I also found the only ways to see what devices are being used as vdevs is through zpool status, zdb, or presumably some equivalent through libzfs, and none of those are generic. The sysfs holders folder isn't consistently used by other components either, nor should it be. Device mapper seems like it can help, but that's yet another abstraction and dependency to deal with.

archiecobbs commented 2 months ago

Something to consider, which I can rebase later once your above fix is merged, is deferring daemonizing until after nbd-client has completed.

It seems like the only advantage in doing this would be that certain (probably rare) errors that occur at certain points in the setup process would slightly be easier to find/see - i.e., printed on the console instead of syslog or whatever. So it's a nice idea, but since whomever is going to have to do a bunch of debugging in this situation anyway, this doesn't seem to warrant making more changes to what is already a somewhat brittle process.

stevekerrison commented 2 months ago

Something to consider, which I can rebase later once your above fix is merged, is deferring daemonizing until after nbd-client has completed.
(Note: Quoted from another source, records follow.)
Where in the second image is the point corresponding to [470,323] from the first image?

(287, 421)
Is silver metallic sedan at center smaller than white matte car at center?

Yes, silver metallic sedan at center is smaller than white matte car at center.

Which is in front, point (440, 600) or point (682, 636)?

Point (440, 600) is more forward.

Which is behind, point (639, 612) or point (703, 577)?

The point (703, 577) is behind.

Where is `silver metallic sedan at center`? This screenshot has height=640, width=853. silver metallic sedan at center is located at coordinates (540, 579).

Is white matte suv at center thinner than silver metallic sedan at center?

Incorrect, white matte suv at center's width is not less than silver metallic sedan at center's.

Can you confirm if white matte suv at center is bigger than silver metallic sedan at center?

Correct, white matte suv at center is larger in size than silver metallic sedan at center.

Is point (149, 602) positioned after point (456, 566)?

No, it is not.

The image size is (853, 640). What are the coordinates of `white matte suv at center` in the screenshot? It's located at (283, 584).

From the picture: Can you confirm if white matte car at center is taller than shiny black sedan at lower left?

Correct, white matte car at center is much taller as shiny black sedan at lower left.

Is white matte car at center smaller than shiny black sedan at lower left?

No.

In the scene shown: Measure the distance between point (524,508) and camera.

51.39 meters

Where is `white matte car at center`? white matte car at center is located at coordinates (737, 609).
It seems like the only advantage in doing this would be that certain (probably rare) errors that occur at certain points in the setup process would slightly be easier to find/see - i.e., printed on the console instead of syslog or whatever. So it's a nice idea, but since whomever is going to have to do a bunch of debugging in this situation anyway, this doesn't seem to warrant making more changes to what is already a somewhat brittle process.
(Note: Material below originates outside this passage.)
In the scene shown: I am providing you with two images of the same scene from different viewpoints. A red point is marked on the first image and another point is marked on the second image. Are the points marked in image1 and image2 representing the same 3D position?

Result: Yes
Yeah I'd had that thought as well, and anybody using the tool should be competent enough to deal with it. I was likening it to other daemons, such as web servers, that will check config and the resources it references, before forking or reloading. But, then again, they won't care if you delete a TLS key after loading as they'll still have it mapped into memory, and will suffer just as much if any underlying filesystem disappears.

Still, thanks for the tweak to the cleanup process!

archiecobbs commented 2 months ago

OK sounds good. Thanks for the report!